The mainstream computing technology is not efficient in managing massive data and detecting network traffic intrusions, often including big data. The intrusions present in sustained network traffic and the massive host log event data cannot be effectively managed by conventional analytical tools, resulting in a huge number of false positives and a longer training time. This paper presents a novel technique to enhance the intrusion detection process by handling the fundamental big data complexities associated with different forms of heterogeneous security data. To achieve the earlier objective, the ensemble Support Vector Machine (SVM) is integrated with the Chaos Game Optimization (CGO) algorithm. The proposed methodology improves the intrusion classification accuracy and also identifies nine different types of attacks present in the UNSW-NB15 dataset.

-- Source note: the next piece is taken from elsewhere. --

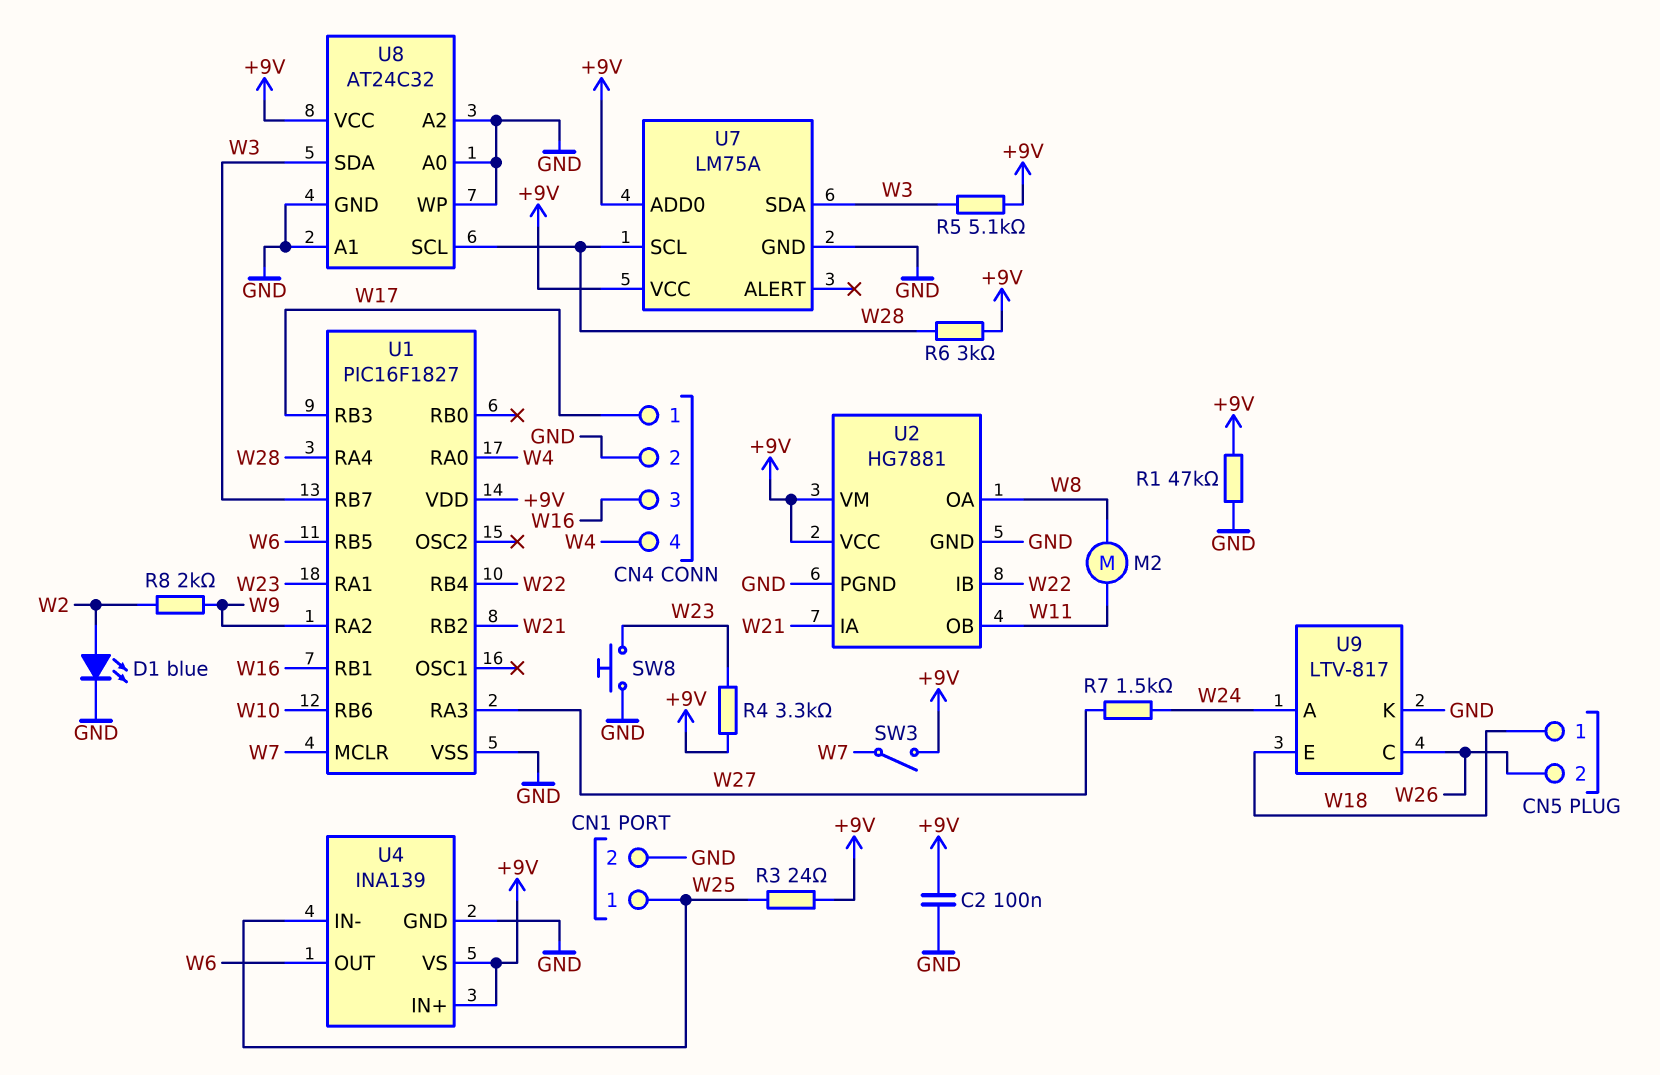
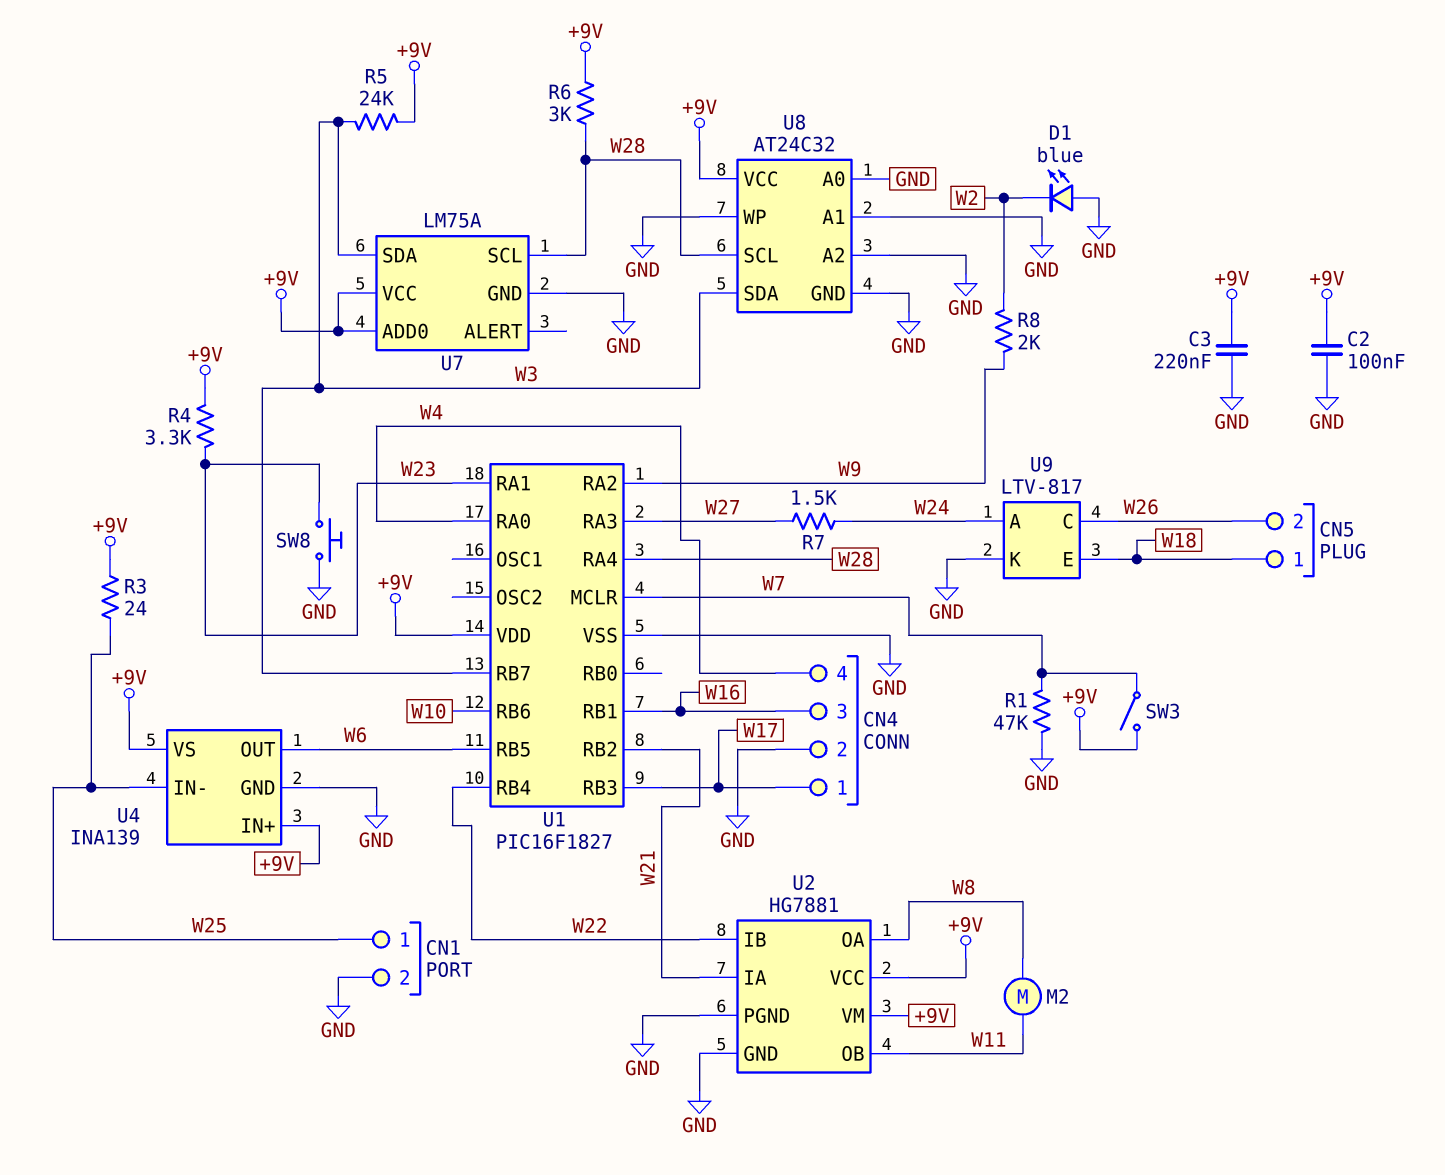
C3: none -> 220nF (+9V, GND)
D1: LED blue (A W2, K GND) -> LED blue (A GND, K W2)
R1: 47k (+9V, GND) -> 47k (GND, W7)
R5: 5.1k (+9V, W3) -> 24k (+9V, W3)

The efficiency of the proposed methodology is evaluated using statistical analysis and different performance metrics such as precision, recall, F1-score, accuracy, ROC curve, and confusion matrix by comparing it with different baseline models. The proposed methodology obtains an accuracy of 96.29% when compared to the chi-SVM (89.12%) and an improvement of 6.47% is noted in the proposed methodology in terms of accuracy when compared with the chi-SVM. The higher classification accuracy shows that the proposed methodology exhibit a fewer number of false positives when handling the security events in big data platforms.